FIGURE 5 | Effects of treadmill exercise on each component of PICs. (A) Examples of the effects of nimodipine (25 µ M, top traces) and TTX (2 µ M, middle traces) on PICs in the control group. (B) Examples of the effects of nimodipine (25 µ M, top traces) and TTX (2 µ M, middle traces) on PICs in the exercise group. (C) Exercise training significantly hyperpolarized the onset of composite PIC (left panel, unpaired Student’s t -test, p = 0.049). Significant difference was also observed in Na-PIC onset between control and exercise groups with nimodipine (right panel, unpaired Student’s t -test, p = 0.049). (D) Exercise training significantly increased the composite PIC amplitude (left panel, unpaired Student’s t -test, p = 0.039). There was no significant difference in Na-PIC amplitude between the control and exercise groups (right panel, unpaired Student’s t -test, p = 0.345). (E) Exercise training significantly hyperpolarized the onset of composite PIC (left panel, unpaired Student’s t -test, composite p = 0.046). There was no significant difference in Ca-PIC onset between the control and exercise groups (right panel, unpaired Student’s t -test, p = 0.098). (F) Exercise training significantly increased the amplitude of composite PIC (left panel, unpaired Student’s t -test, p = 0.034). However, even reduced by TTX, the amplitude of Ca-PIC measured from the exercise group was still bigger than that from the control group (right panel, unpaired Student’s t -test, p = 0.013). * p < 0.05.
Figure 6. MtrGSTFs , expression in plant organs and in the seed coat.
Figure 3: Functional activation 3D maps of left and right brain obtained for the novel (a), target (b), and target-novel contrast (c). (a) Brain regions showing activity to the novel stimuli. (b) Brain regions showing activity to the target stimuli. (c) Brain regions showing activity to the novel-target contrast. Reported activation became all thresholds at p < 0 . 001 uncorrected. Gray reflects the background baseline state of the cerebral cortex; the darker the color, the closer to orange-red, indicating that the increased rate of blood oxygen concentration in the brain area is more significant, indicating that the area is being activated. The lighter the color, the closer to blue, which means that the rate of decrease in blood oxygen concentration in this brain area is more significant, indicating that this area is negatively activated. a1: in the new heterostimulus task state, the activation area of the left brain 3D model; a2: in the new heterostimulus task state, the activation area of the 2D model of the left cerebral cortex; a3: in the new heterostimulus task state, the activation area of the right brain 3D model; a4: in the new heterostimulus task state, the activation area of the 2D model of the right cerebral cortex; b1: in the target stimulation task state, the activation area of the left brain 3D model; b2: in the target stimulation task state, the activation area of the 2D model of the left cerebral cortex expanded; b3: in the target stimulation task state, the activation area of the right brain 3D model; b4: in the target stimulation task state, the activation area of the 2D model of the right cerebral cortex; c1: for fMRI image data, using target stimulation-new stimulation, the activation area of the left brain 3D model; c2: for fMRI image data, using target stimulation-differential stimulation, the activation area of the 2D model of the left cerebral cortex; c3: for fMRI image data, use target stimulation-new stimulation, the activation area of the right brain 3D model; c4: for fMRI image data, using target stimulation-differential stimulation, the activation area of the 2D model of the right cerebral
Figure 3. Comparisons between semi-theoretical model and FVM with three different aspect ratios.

=== Problem description ===
Please output all the lines above exactly as given.

=== Answer for the task ===
FIGURE 5 | Effects of treadmill exercise on each component of PICs. (A) Examples of the effects of nimodipine (25 µ M, top traces) and TTX (2 µ M, middle traces) on PICs in the control group. (B) Examples of the effects of nimodipine (25 µ M, top traces) and TTX (2 µ M, middle traces) on PICs in the exercise group. (C) Exercise training significantly hyperpolarized the onset of composite PIC (left panel, unpaired Student’s t -test, p = 0.049). Significant difference was also observed in Na-PIC onset between control and exercise groups with nimodipine (right panel, unpaired Student’s t -test, p = 0.049). (D) Exercise training significantly increased the composite PIC amplitude (left panel, unpaired Student’s t -test, p = 0.039). There was no significant difference in Na-PIC amplitude between the control and exercise groups (right panel, unpaired Student’s t -test, p = 0.345). (E) Exercise training significantly hyperpolarized the onset of composite PIC (left panel, unpaired Student’s t -test, composite p = 0.046). There was no significant difference in Ca-PIC onset between the control and exercise groups (right panel, unpaired Student’s t -test, p = 0.098). (F) Exercise training significantly increased the amplitude of composite PIC (left panel, unpaired Student’s t -test, p = 0.034). However, even reduced by TTX, the amplitude of Ca-PIC measured from the exercise group was still bigger than that from the control group (right panel, unpaired Student’s t -test, p = 0.013). * p < 0.05.
Figure 6. MtrGSTFs , expression in plant organs and in the seed coat.
Figure 3: Functional activation 3D maps of left and right brain obtained for the novel (a), target (b), and target-novel contrast (c). (a) Brain regions showing activity to the novel stimuli. (b) Brain regions showing activity to the target stimuli. (c) Brain regions showing activity to the novel-target contrast. Reported activation became all thresholds at p < 0 . 001 uncorrected. Gray reflects the background baseline state of the cerebral cortex; the darker the color, the closer to orange-red, indicating that the increased rate of blood oxygen concentration in the brain area is more significant, indicating that the area is being activated. The lighter the color, the closer to blue, which means that the rate of decrease in blood oxygen concentration in this brain area is more significant, indicating that this area is negatively activated. a1: in the new heterostimulus task state, the activation area of the left brain 3D model; a2: in the new heterostimulus task state, the activation area of the 2D model of the left cerebral cortex; a3: in the new heterostimulus task state, the activation area of the right brain 3D model; a4: in the new heterostimulus task state, the activation area of the 2D model of the right cerebral cortex; b1: in the target stimulation task state, the activation area of the left brain 3D model; b2: in the target stimulation task state, the activation area of the 2D model of the left cerebral cortex expanded; b3: in the target stimulation task state, the activation area of the right brain 3D model; b4: in the target stimulation task state, the activation area of the 2D model of the right cerebral cortex; c1: for fMRI image data, using target stimulation-new stimulation, the activation area of the left brain 3D model; c2: for fMRI image data, using target stimulation-differential stimulation, the activation area of the 2D model of the left cerebral cortex; c3: for fMRI image data, use target stimulation-new stimulation, the activation area of the right brain 3D model; c4: for fMRI image data, using target stimulation-differential stimulation, the activation area of the 2D model of the right cerebral
Figure 3. Comparisons between semi-theoretical model and FVM with three different aspect ratios.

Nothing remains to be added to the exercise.